If you have a message, call Western Union.
Un’altra variante recita “Just write me the comedy. Messages are for Western Union”. Tutte frasi attribuite, pare erroneamente, al produttore cinematografico Samuel Goldwyn (quello della Metro-Goldwyn-Mayer, per intenderci), il cui senso – anche se oggi Western Union non si occupa più di telegrammi e andrebbe sostituito, chessò, con WhatsApp o Telegram – è chiaro: non inserire messaggi politici dove non ci vanno.
Lì si parlava di film, con l’idea che “the public wants entertainment, not a lecture”, mentre io vorrei parlare di votazioni.
Tra pochi giorni si terrà il referendum sulle trivelle – sì, lo so, in realtà non si tratta di trivellare, ma di sfruttare concessioni già esistenti anche dopo la scadenza, ma il problema, almeno il mio problema, non riguarda né la disinformazione né le difficoltà a comprendere gli aspetti tecnici del tema in votazione.Riguarda, più banalmente, uno degli argomenti impiegati nel dibattito.
In molti hanno criticato la strategia dell’astensionismo, e in effetti puntare al fallimento per mancato raggiungimento della maggioranza di votanti è – per quanto legittimo – quantomeno furbo se non addirittura scorretto. Ma è, appunto, legittimo, e della cosa si è discusso in abbondanza, per cui passiamo oltre.
Passiamo cioè a quello che secondo alcuni sarebbe un buon motivo per votare anche se il referendum fallirà: per mandare un messaggio al governo. Ora, sono convinto che mandare messaggi sia cosa buona e giusta; tuttavia, non credo che il referendum sia un buon modo per farlo. Non dico di utilizzare i telegrammi – anche perché temo non esistano più –, e neppure Whatsapp, Telegram o Twitter (per quanto quest’ultimo piaccia molto a diversi politici). Penso invece a lettere aperte, a campagne di protesta, a petizioni e a manifestazioni. Tutti magnifici mezzi per comunicare quali sono le opinioni di una parte più o meno grande e più o meno organizzata della cittadinanza – che poi il politico di turno tenga conto di queste opinioni, è un altro discorso.

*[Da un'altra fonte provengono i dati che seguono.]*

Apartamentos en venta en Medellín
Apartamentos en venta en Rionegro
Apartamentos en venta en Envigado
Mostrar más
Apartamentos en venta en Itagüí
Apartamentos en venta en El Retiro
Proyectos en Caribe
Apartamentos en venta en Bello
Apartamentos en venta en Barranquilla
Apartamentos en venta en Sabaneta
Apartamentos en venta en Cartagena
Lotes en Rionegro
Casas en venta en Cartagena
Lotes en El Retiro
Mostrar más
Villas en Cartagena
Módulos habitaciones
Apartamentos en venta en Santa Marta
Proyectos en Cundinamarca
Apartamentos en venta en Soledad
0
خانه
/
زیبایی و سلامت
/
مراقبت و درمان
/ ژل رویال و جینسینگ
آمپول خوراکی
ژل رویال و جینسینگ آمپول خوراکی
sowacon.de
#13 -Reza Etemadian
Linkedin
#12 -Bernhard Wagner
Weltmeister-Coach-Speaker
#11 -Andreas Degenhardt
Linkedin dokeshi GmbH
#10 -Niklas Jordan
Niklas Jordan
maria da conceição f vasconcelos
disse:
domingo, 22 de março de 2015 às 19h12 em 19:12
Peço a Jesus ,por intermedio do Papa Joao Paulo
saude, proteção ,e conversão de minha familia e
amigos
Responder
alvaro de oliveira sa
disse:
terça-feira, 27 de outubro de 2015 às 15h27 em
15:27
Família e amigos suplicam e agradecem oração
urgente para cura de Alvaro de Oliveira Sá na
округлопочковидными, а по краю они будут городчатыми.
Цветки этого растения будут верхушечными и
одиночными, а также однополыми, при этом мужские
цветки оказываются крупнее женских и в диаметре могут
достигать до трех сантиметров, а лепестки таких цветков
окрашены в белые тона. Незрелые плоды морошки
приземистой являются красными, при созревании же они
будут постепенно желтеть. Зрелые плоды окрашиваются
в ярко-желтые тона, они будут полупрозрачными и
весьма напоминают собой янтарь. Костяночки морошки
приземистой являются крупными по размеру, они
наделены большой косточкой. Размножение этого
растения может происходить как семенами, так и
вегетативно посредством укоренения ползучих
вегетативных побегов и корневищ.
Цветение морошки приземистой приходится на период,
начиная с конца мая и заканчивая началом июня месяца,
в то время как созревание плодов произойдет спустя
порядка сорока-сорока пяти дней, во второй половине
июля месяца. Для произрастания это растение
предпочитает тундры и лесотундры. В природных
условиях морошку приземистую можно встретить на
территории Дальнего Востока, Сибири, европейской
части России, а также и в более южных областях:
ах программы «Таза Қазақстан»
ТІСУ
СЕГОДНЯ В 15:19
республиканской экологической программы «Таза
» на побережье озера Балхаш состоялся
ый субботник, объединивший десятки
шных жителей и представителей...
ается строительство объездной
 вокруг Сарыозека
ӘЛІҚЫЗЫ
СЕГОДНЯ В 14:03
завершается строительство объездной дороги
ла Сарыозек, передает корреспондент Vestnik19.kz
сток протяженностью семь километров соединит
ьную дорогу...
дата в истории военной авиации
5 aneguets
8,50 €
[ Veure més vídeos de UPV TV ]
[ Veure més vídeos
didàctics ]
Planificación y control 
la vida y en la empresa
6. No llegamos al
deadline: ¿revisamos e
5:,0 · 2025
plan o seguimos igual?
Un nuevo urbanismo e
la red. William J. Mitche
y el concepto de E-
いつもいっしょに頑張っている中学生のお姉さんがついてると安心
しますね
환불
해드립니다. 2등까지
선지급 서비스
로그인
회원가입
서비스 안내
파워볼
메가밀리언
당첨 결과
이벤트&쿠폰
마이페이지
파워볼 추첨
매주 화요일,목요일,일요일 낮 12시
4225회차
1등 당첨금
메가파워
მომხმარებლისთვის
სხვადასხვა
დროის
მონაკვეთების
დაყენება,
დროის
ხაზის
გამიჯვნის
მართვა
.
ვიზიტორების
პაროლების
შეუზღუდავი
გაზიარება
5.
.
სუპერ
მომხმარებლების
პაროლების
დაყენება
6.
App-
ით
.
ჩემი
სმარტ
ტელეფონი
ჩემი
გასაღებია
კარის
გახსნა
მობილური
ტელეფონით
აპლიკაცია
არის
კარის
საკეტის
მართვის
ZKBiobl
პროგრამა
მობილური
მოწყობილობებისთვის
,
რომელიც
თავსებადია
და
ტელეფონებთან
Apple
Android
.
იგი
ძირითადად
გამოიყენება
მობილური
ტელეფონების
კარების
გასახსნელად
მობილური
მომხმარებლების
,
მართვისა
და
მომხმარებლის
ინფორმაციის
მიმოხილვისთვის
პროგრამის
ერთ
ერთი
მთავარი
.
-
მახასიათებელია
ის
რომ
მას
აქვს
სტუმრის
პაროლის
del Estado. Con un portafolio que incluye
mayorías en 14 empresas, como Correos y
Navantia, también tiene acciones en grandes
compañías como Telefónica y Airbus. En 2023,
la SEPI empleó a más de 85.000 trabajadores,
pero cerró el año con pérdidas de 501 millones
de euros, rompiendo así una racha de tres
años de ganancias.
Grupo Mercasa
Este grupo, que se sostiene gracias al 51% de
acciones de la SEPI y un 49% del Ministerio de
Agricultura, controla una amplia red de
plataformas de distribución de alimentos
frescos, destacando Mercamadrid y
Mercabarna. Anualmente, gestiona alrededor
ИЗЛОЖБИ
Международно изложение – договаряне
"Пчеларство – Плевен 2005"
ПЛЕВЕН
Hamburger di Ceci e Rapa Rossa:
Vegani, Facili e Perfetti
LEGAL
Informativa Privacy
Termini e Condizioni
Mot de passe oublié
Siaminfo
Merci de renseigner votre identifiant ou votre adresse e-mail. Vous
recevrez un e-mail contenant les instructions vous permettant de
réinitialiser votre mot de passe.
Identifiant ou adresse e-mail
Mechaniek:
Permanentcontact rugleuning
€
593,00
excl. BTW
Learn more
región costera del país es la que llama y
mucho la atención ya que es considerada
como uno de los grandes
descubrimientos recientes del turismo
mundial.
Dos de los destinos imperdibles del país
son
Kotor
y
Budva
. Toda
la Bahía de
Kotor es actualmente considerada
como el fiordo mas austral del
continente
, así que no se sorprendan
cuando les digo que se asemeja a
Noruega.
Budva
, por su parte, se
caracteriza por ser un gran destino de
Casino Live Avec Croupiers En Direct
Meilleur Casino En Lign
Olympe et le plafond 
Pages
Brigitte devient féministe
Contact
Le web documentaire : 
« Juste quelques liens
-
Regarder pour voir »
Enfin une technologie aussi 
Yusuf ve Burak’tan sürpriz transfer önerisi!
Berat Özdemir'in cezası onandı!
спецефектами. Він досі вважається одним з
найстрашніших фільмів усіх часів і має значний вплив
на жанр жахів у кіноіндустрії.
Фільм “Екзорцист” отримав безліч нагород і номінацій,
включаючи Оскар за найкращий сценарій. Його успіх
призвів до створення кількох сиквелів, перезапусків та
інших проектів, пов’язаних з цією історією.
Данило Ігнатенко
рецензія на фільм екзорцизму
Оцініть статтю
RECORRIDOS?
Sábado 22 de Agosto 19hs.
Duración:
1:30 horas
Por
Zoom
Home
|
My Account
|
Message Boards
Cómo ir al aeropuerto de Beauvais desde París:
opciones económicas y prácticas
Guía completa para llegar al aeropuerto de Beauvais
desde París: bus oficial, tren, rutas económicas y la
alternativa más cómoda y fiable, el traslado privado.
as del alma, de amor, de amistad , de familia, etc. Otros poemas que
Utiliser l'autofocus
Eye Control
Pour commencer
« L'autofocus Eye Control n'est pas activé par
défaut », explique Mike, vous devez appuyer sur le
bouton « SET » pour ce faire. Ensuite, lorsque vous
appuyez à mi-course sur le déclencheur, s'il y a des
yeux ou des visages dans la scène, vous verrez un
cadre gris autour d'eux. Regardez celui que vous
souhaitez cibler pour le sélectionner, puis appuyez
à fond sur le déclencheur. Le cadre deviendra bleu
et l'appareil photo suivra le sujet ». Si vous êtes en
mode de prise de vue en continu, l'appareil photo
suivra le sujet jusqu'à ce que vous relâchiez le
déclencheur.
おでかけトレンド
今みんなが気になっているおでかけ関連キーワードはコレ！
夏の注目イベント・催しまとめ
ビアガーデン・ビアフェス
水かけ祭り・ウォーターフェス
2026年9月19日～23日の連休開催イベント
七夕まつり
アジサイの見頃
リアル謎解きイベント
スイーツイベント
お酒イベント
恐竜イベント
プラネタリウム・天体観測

I referendum, però, no, non servono a mandare messaggi ma a cambiare le leggi. Poi è ovvio che l’esito – qualunque esito – assuma anche un significato politico oltre che giuridico, è inevitabile ma è un fatto secondario rispetto al cambiamento delle norme.
In conclusione, votate sì, votate no, votate stocazzo o non votate: basta che abbiate presente di non stare scrivendo una lettera al presidente del consiglio.
Il messaggio è agli italiani. Chi pensa che ci abbiano azzittito non conti su di me!
Questo non l’avevo sentito (ma non mi pare cambiare la sostanza).
In che senso dici che sarebbe un messaggio alla popolazione? Del tipo “ribellatevi!” o più “io non ci sto”?
“io non ci sto” mi ricorda un tizio che aveva coprto lo stesso ruolo di quello che oggi raccomanda l’astensione. Potrebbe essere un “conteggio” di quelli che non concordano con l’eutanasia renziana/berlusconiana della democrazia partecipativa sostituita dalle ormai abusate logiche del sondaggio che, se un tempo poteva essere scientifico, ora è scientifico che il suo scopo non è : scoprire la verità… per cui rigirerei la domanda a chi fa, diffonde o utilizza i sondaggi e parla di democrazia: se hai bisogno di mandare un messaggio … fai un sondaggio (dai che la chiusa è carina).
Credo di aver capito. Nobile scopo, la democrazia partecipativa, ma perché usare un referendum che riguarda concessioni estrattive?